Begin Data in this exercise
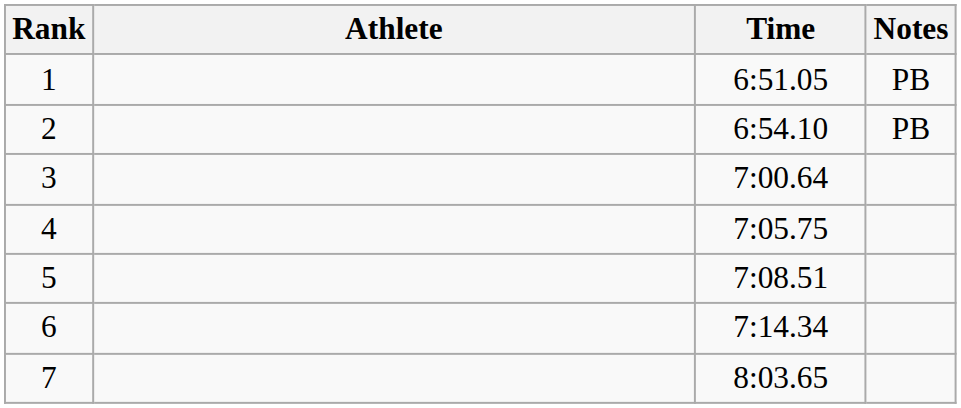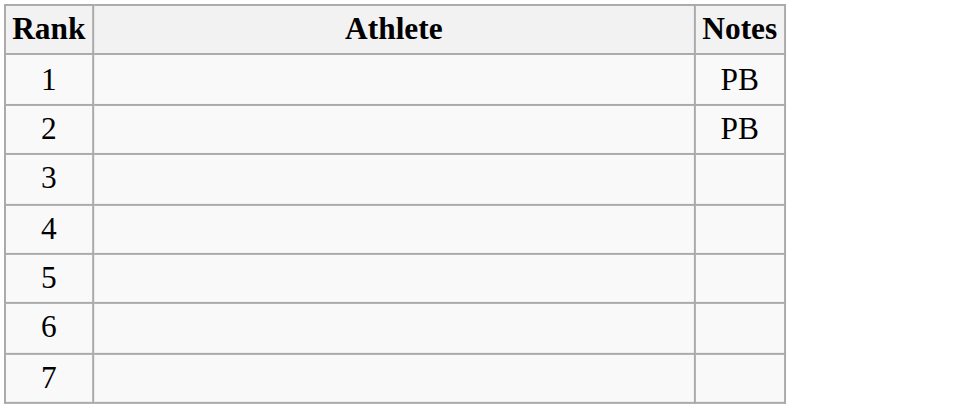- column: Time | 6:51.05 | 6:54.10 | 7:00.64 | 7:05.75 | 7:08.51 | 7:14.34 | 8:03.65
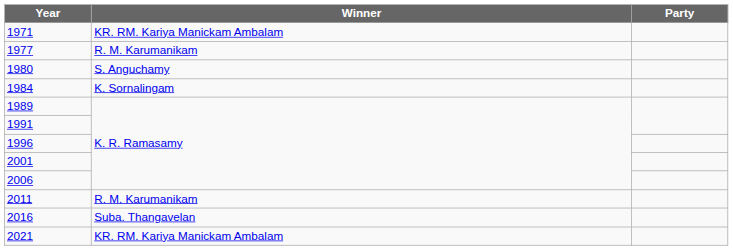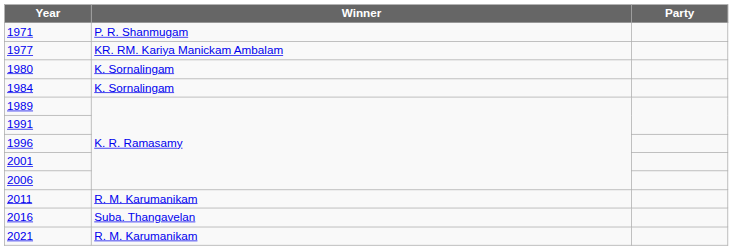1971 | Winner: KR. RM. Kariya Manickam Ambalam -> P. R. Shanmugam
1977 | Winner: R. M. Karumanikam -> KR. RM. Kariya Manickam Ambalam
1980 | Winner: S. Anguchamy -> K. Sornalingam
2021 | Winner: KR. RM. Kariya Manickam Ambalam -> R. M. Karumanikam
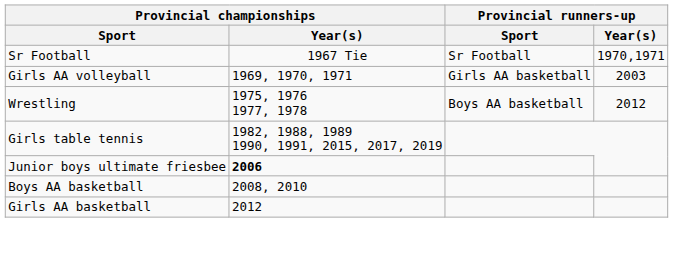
End Data in this exercise
Begin Data in this exercise
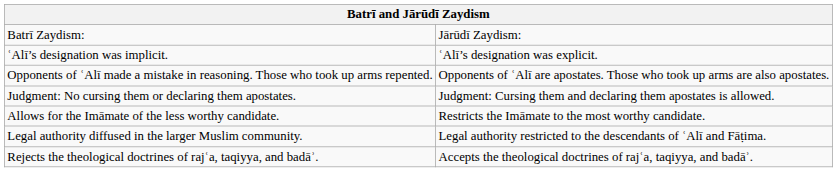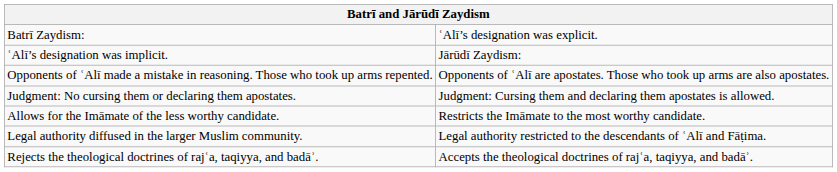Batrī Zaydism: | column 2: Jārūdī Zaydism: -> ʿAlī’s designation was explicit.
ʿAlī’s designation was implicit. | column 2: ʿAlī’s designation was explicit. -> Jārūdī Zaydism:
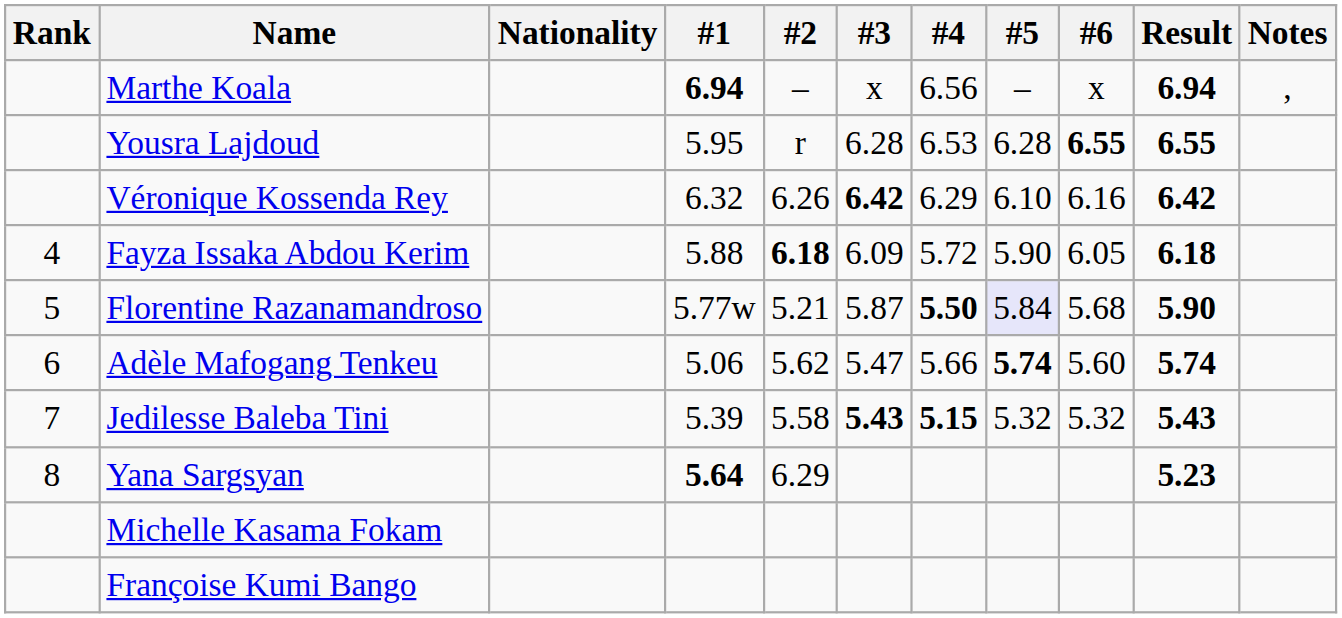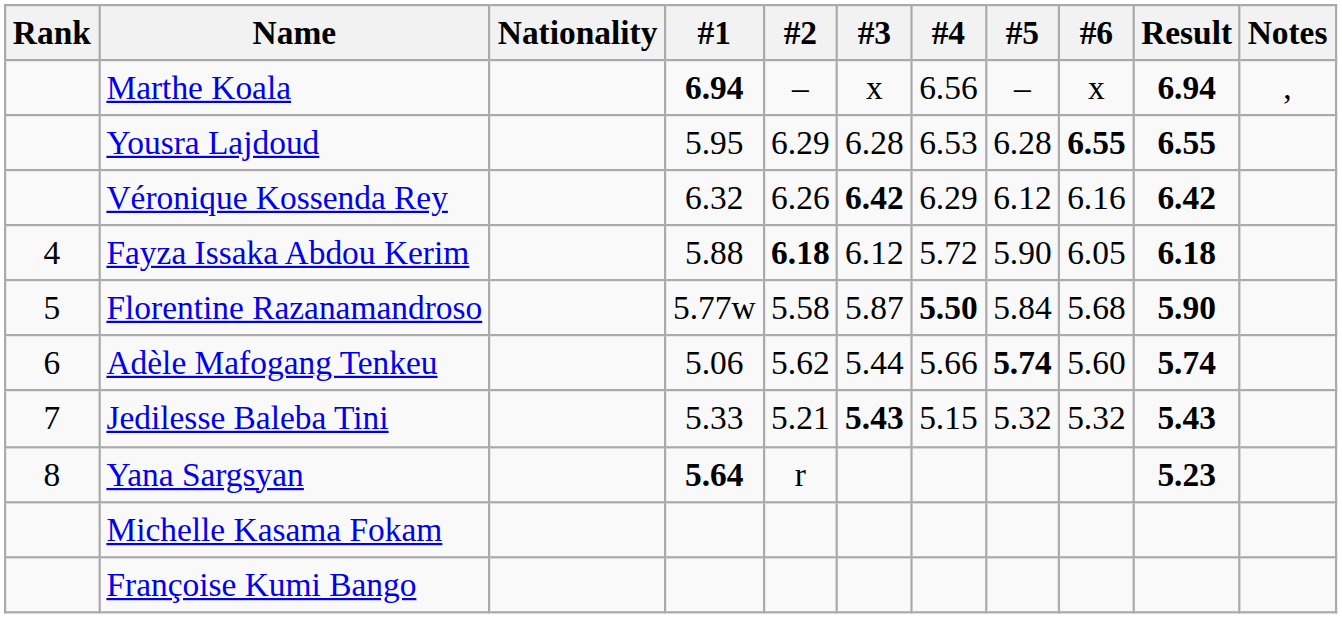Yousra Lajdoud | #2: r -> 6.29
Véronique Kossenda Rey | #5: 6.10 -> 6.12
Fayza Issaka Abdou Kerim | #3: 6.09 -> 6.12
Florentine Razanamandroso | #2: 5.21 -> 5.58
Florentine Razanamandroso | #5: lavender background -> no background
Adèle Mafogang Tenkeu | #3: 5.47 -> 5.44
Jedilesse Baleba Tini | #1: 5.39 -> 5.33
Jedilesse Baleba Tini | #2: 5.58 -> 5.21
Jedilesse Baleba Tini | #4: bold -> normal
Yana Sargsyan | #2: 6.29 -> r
End Data in this exercise
§ **Exercise directions**
Can you output, unchanged, the lines of the items between the line holding "Batrī Zaydism: |" and the line holding "Yana Sargsyan | #2: 6.29 -> r", inclusive, with the pictures left out?

§ **Finished answer**
Batrī Zaydism: | column 2: Jārūdī Zaydism: -> ʿAlī’s designation was explicit.
ʿAlī’s designation was implicit. | column 2: ʿAlī’s designation was explicit. -> Jārūdī Zaydism:
Yousra Lajdoud | #2: r -> 6.29
Véronique Kossenda Rey | #5: 6.10 -> 6.12
Fayza Issaka Abdou Kerim | #3: 6.09 -> 6.12
Florentine Razanamandroso | #2: 5.21 -> 5.58
Florentine Razanamandroso | #5: lavender background -> no background
Adèle Mafogang Tenkeu | #3: 5.47 -> 5.44
Jedilesse Baleba Tini | #1: 5.39 -> 5.33
Jedilesse Baleba Tini | #2: 5.58 -> 5.21
Jedilesse Baleba Tini | #4: bold -> normal
Yana Sargsyan | #2: 6.29 -> r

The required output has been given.